Caught by the River

Free Range: Baby Carrying

Amy Liptrot | 19th January 2023

As her sons leave babyhood, Amy Liptrot reflects on the act of carrying.

We are above the cloud. It’s a winter lunchtime and I’m carrying my toddler on my back, home from playgroup, down through the woods. He’s wriggling, pointing at horses and shouting about a bus but as we walk, back down into the fog, he stills. My steps downhill are heavy. He’s big now, a sturdy two-year-old. I feel his weight change and know he’s fallen asleep, head dropped against my neck. 

It strikes me with a pang that, as he is stopping napping, this might be the last time he falls asleep while I carry him like this; the last of hundreds of occasions. 

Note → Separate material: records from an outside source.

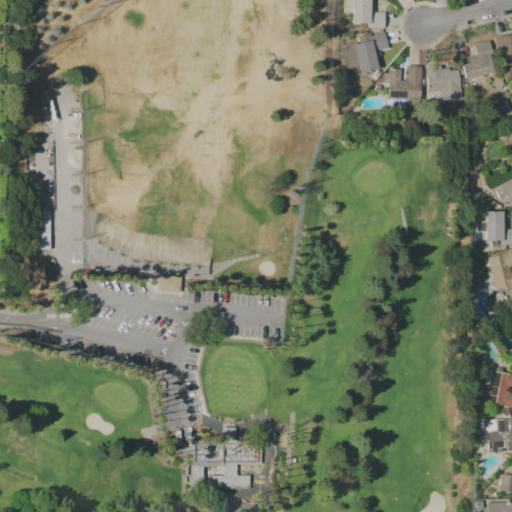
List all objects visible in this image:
building: (363, 14)
building: (363, 14)
road: (467, 15)
building: (480, 47)
building: (503, 50)
building: (361, 53)
building: (362, 53)
building: (503, 53)
building: (475, 62)
building: (473, 67)
building: (440, 82)
building: (440, 82)
building: (401, 83)
building: (401, 83)
building: (509, 99)
building: (507, 100)
building: (506, 191)
building: (506, 192)
road: (61, 213)
building: (494, 228)
building: (495, 228)
building: (39, 229)
building: (40, 229)
building: (499, 269)
building: (498, 270)
park: (253, 271)
building: (166, 283)
road: (124, 299)
road: (230, 315)
road: (19, 321)
parking lot: (152, 327)
road: (179, 331)
road: (105, 337)
road: (175, 381)
building: (497, 388)
building: (498, 389)
building: (497, 434)
road: (289, 440)
road: (152, 443)
road: (160, 454)
building: (221, 459)
building: (221, 461)
building: (504, 482)
building: (496, 506)
building: (498, 507)
road: (164, 508)
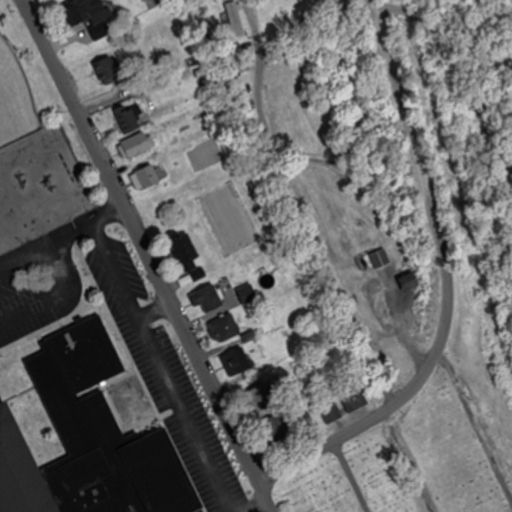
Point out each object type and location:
building: (87, 12)
road: (376, 19)
building: (236, 21)
building: (109, 70)
road: (109, 98)
park: (15, 99)
building: (128, 119)
building: (139, 145)
building: (148, 177)
road: (302, 212)
road: (63, 242)
building: (187, 253)
road: (147, 255)
building: (382, 259)
road: (121, 268)
building: (248, 295)
road: (54, 296)
building: (208, 299)
road: (449, 304)
road: (157, 310)
building: (225, 329)
building: (237, 362)
building: (259, 395)
building: (355, 399)
building: (331, 411)
road: (197, 428)
building: (277, 430)
park: (422, 438)
building: (89, 440)
building: (89, 441)
road: (351, 477)
building: (390, 511)
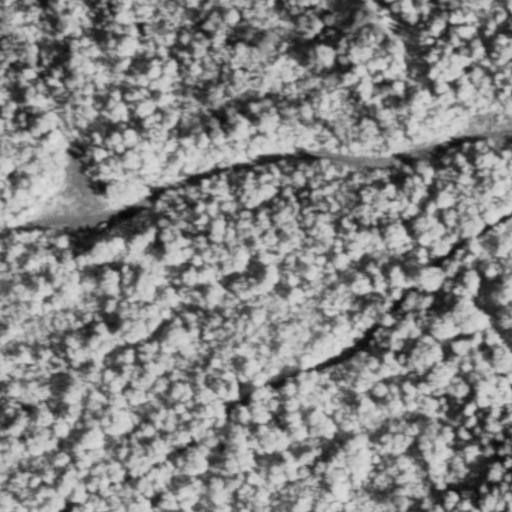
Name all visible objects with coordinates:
road: (271, 162)
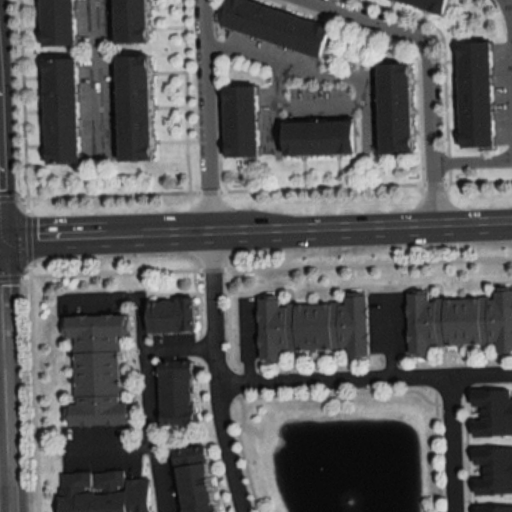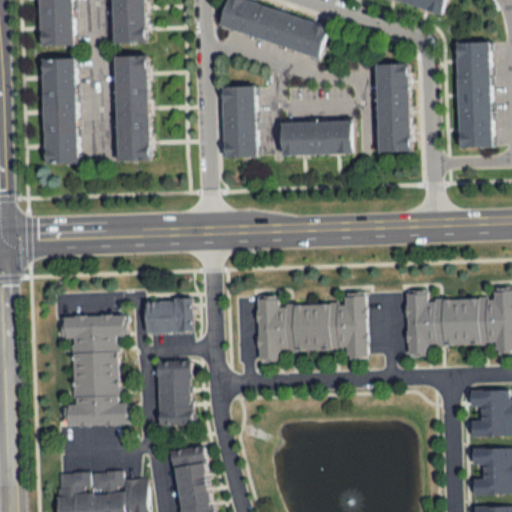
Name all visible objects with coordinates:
building: (427, 4)
building: (128, 21)
building: (56, 22)
building: (274, 25)
road: (323, 70)
road: (430, 72)
road: (102, 76)
road: (503, 92)
building: (474, 94)
road: (273, 106)
building: (132, 107)
building: (393, 107)
building: (60, 110)
road: (206, 115)
building: (239, 121)
building: (316, 138)
road: (256, 190)
road: (361, 226)
road: (105, 234)
road: (256, 267)
road: (102, 296)
building: (169, 316)
building: (458, 322)
building: (312, 326)
road: (389, 335)
road: (248, 340)
road: (178, 345)
building: (95, 370)
road: (215, 373)
road: (364, 375)
building: (174, 396)
road: (147, 403)
building: (491, 413)
road: (3, 419)
road: (453, 442)
road: (109, 444)
building: (492, 470)
building: (192, 483)
building: (101, 492)
building: (494, 509)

I carried my boys in my belly for nine months, then on my front, then on my back. For a time in 2020, I carried them simultaneously. In the first months of their lives, we walked so much, through the valley footpaths and woods, up hills. I watched the new world reflected in their eyes, dark trees and bright skies, quick birds. I carried them into their first rains, first springs. Being outside and moving calmed us and was so important for my mood and my body. 

It has been my greatest pleasure to walk by the river with them and whisper the names of the birds. It has been my great pleasure to hold little feet in my hands in the summer, to feel soft hair falling against my neck. It has been my great pleasure to strap his heart against my heart, to pop wild berries in his mouth, to have a person sleep on me, to feel connected to mothers all around their world and through history with babies wrapped on. 

We’re coming out of babyhood. After almost six years of pregnancies and breastfeeding, nappies, cots, highchairs, all of these things are ending. I’m gaining more freedom and pride in their development yet have this quiet screaming. Motherhood is persistent change and exquisite loss. The relentlessness of children is a physical manifestation of time passing: clothes outgrown, mispronunciations righted, soft blankets packed away. These have been years of much joy and contentment. What is next with this weight off my back?

Carrying my kids has been incremental weight training: They have got heavier and I have got stronger. I move into the future stronger and softer. My belly is soft, my shoulders strong. I could cry at any moment yet also withstand great test. 

For now I savour this descent in the quiet mist, small yellow wellies at my hips, the valley stretching out, our chests breathing together. I will not always have him on my back but I’ll always carry him.